# is older SVS model a good buy?



## SuperFan (Jan 13, 2014)

I have a possibility to purchase 2 SVS cs 16-46 subs and a Samson 700 amp for around $600. I have had great experience with SVS in past and just looking for feedback if folks think these 12 yr old sub's or so are worth this amount. They are standard model not + or ultra. Not sure what driver is used in these particular subs.


----------



## Tonto (Jun 30, 2007)

12 years is getting old. You can buy that Samson amp new for $260 from zZounds. So used, should be less. The subs were about $480 new so it looks like he is selling them for around half price.

SVS is a solid company, my advice would be to call/e-mail them & simply ask their opinion. I suspect some of their new offerings (or B-Stock items) would be a much better deal. My personal experience is that you can trust them to be honest & not try to oversell you on a product. Tell them what you want the sub to do & a bit about your room/equipment & you'll get a straight answer.
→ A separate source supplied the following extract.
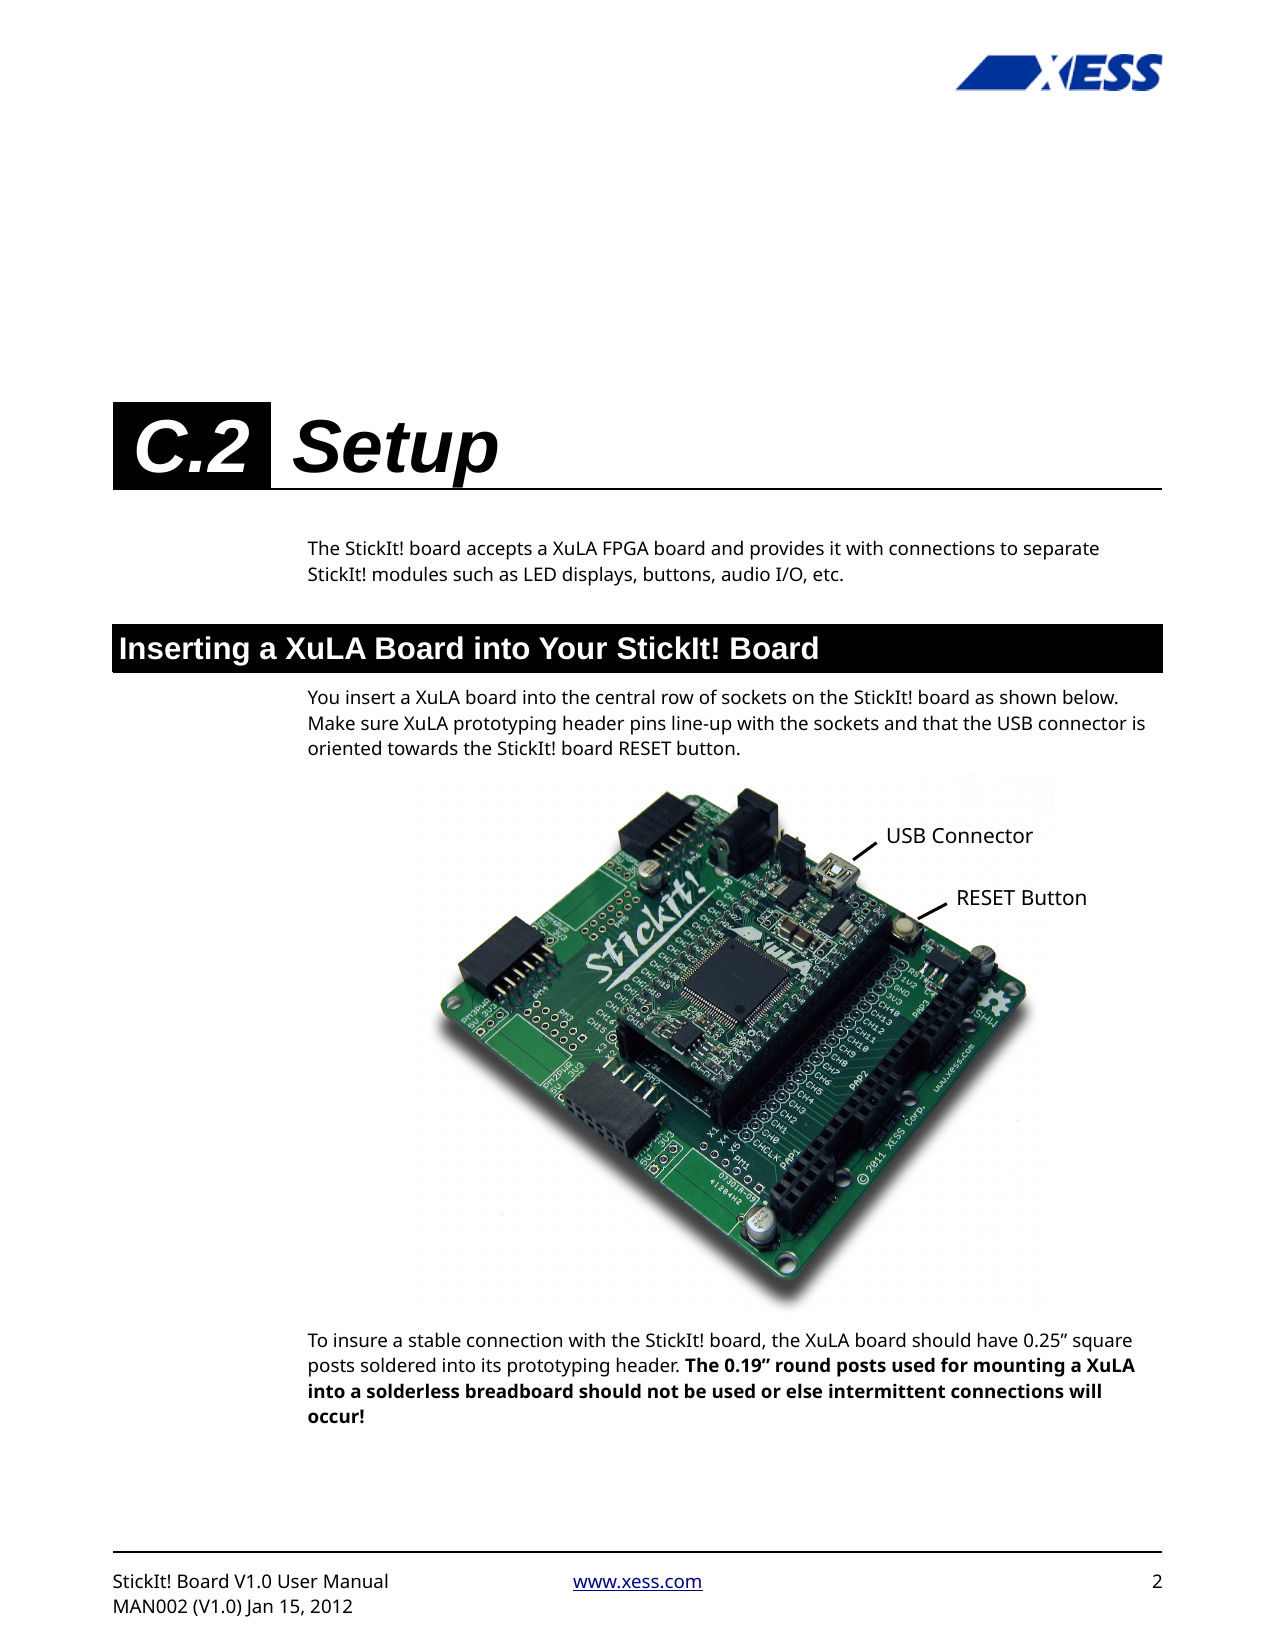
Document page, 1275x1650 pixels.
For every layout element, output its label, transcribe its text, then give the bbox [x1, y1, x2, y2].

And they may say "jump on it, that's a deal!"


----------



## Basshead81 (Apr 9, 2013)

That seems like a fair deal but I would rather have something newer then 12yrs old.


----------



## SuperFan (Jan 13, 2014)

Thanks for the feedback guys! The folks at SVS were pretty up on the deal when I talked with them. I would definitely like some of the newer sub's that have a little nicer look and driver technology but i dont see how i could get this level of performance at this price. Especially going to duals. Have to think a little more on it and see if I can knock em down a bit to put me over the edge. As long as they were treated well its not like the subs are going to change much in performance being older I would think. I always have a good upgrade path with a new amp at some point in future as well.... Decisions decisions....


----------



## Basshead81 (Apr 9, 2013)

SuperFan said:


> Thanks for the feedback guys! The folks at SVS were pretty up on the deal when I talked with them. I would definitely like some of the newer sub's that have a little nicer look and driver technology but i dont see how i could get this level of performance at this price. Especially going to duals. Have to think a little more on it and see if I can knock em down a bit to put me over the edge. As long as they were treated well its not like the subs are going to change much in performance being older I would think. I always have a good upgrade path with a new amp at some point in future as well.... Decisions decisions....


There are deals that routinely come up over at avs that could get you some killer performance for the investment. A friend just picked up a pair of 1yr old Epik Legends for 600.00 shipped. Point is by the time you upgrade the drivers and amp, you could be north of 1k on that investment. I guess it comes down to those 16-46's having the upgraded drivers.


----------